EXERCISE GOAL » From the listing that follows, reproduce only the lines from the one holding "right eye: (133, 167)" through the one holding "right elbow: (296, 167)", both included, with no pictures.

DATA TO EXAMINE »
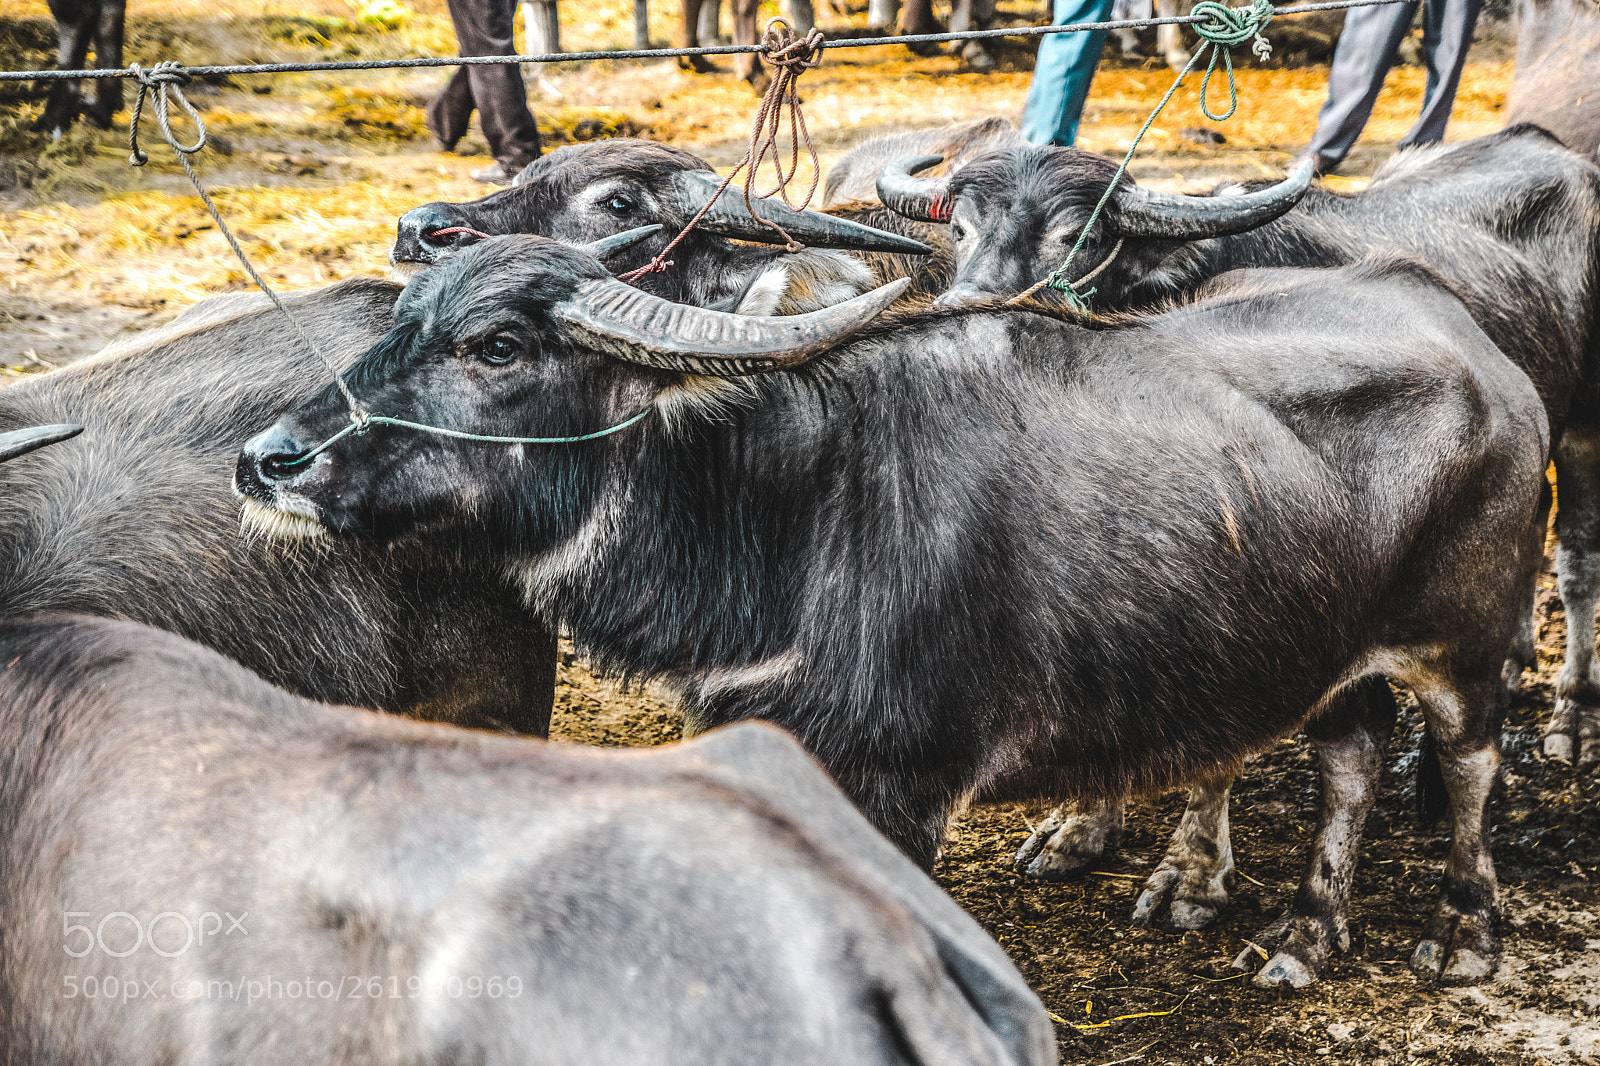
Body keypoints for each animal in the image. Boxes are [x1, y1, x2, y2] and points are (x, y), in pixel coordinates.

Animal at [239, 236, 1547, 989]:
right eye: (400, 323)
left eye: (497, 344)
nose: (271, 457)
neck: (788, 507)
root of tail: (1478, 348)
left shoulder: (899, 780)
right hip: (1331, 650)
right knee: (1349, 758)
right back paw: (1303, 936)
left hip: (1466, 638)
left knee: (1468, 762)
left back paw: (1465, 937)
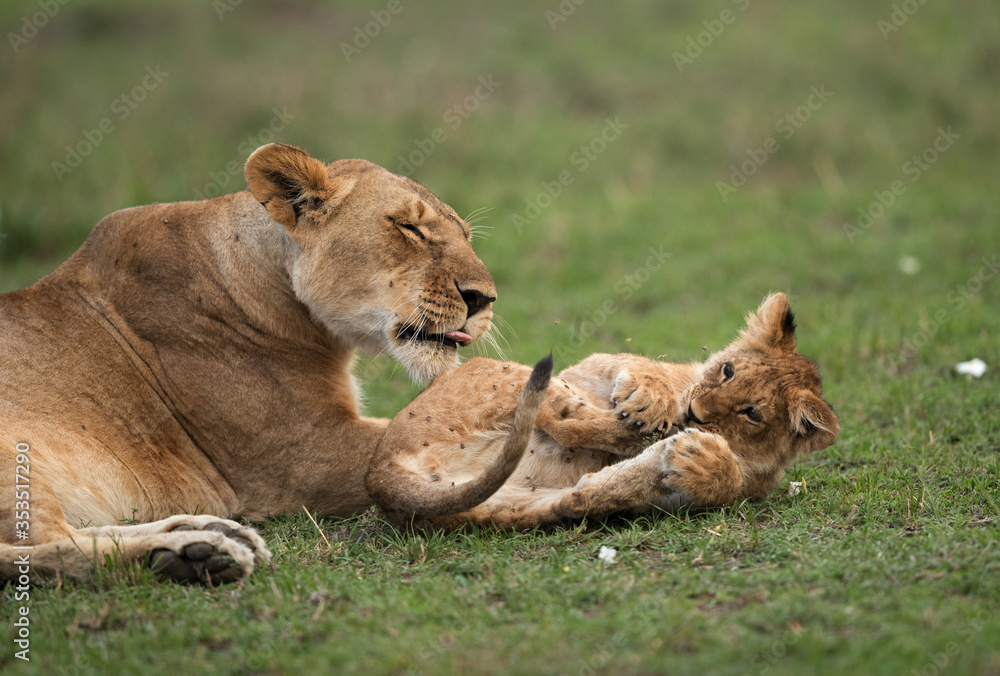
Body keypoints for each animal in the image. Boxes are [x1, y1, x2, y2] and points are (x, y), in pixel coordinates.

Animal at [0, 143, 502, 584]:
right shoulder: (304, 457)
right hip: (15, 456)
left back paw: (201, 532)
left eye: (466, 237)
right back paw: (189, 554)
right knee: (39, 548)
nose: (484, 299)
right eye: (409, 228)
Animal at [366, 293, 840, 530]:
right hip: (498, 373)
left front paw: (705, 461)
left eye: (752, 413)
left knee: (582, 489)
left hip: (521, 503)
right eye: (728, 371)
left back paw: (663, 447)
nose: (697, 412)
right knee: (566, 419)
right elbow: (635, 366)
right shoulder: (592, 365)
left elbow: (729, 485)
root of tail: (380, 476)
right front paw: (653, 398)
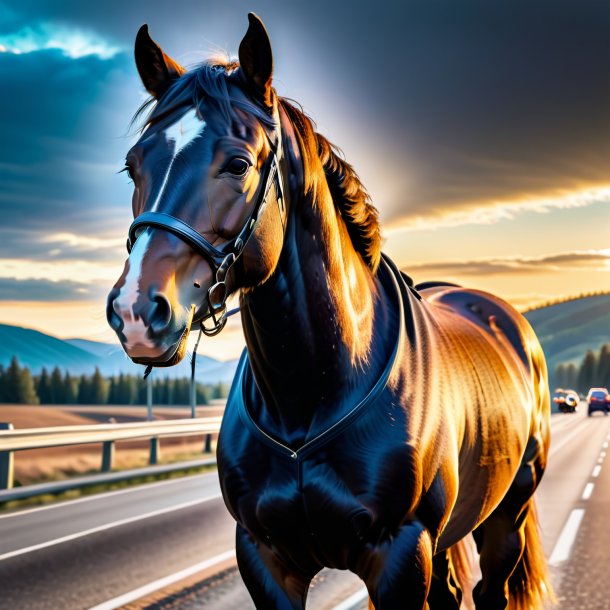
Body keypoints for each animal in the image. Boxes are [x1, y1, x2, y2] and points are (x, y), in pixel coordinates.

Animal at [107, 14, 552, 608]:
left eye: (239, 163)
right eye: (133, 167)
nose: (136, 310)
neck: (311, 394)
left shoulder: (400, 555)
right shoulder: (265, 559)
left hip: (507, 515)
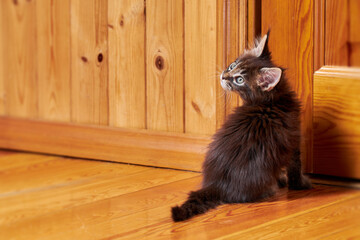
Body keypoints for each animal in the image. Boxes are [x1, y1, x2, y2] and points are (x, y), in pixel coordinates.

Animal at [172, 31, 312, 221]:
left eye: (239, 79)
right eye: (232, 65)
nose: (223, 76)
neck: (271, 100)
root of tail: (216, 184)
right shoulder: (293, 141)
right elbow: (296, 167)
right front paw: (301, 184)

THE ANSWER »
right eye: (133, 167)
nose: (136, 310)
neck: (311, 394)
left shoulder: (400, 555)
right shoulder: (265, 559)
left hip: (507, 515)
Body keypoints for each animal in the image. Boxes are [x1, y1, x2, y2] and points are (x, y), in pixel coordinates.

Animal at [172, 31, 312, 221]:
left eye: (239, 79)
right eye: (232, 65)
nose: (223, 76)
neck: (271, 100)
root of tail: (216, 184)
right shoulder: (293, 141)
right elbow: (296, 167)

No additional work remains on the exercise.